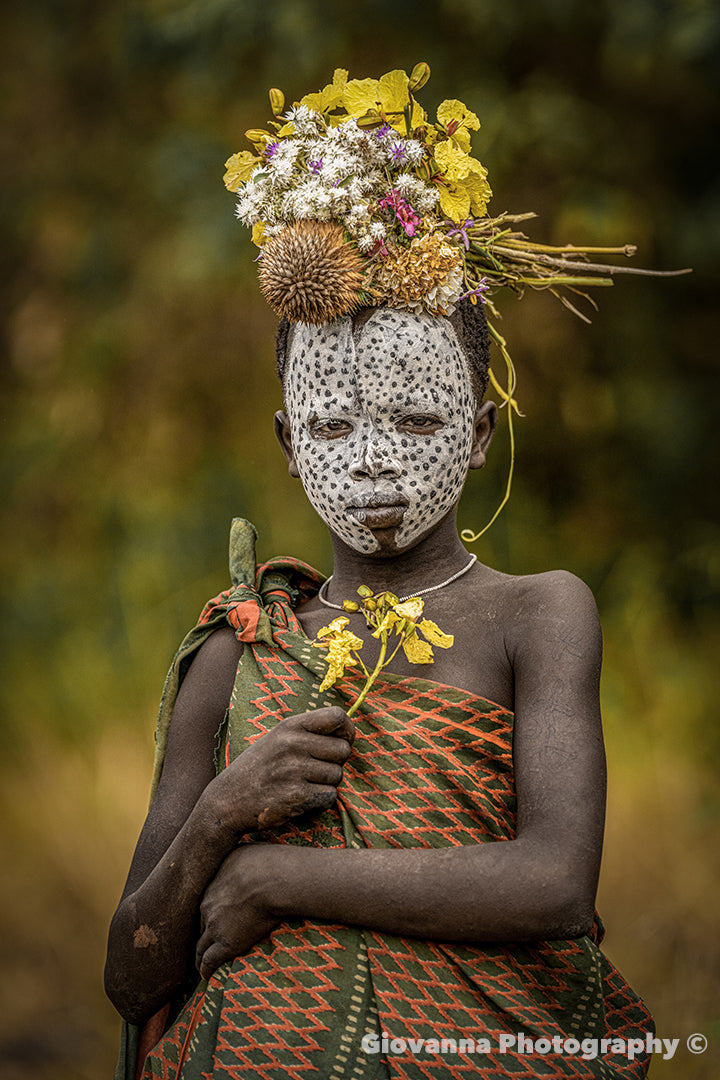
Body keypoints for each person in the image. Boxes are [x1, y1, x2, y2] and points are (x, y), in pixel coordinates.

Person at [105, 65, 658, 1079]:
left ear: (482, 432)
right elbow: (131, 978)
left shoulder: (534, 617)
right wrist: (225, 813)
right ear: (284, 439)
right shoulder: (239, 651)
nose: (370, 456)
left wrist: (277, 877)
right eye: (329, 422)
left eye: (414, 418)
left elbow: (555, 886)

REQUIRED ACTION: Reproduce each line of the records exactly, and omit every picture.

SOLVED PROBLEM:
Body keypoints for each person in the image. Boxes are [x1, y1, x2, y2] and points are (x, y), in pixel coordinates.

Person at [105, 65, 658, 1079]:
left ear: (482, 432)
right elbow: (131, 978)
left shoulder: (534, 617)
right wrist: (225, 813)
right ear: (284, 439)
right shoulder: (239, 651)
nose: (370, 456)
left wrist: (277, 877)
right eye: (329, 422)
left eye: (414, 418)
left elbow: (555, 886)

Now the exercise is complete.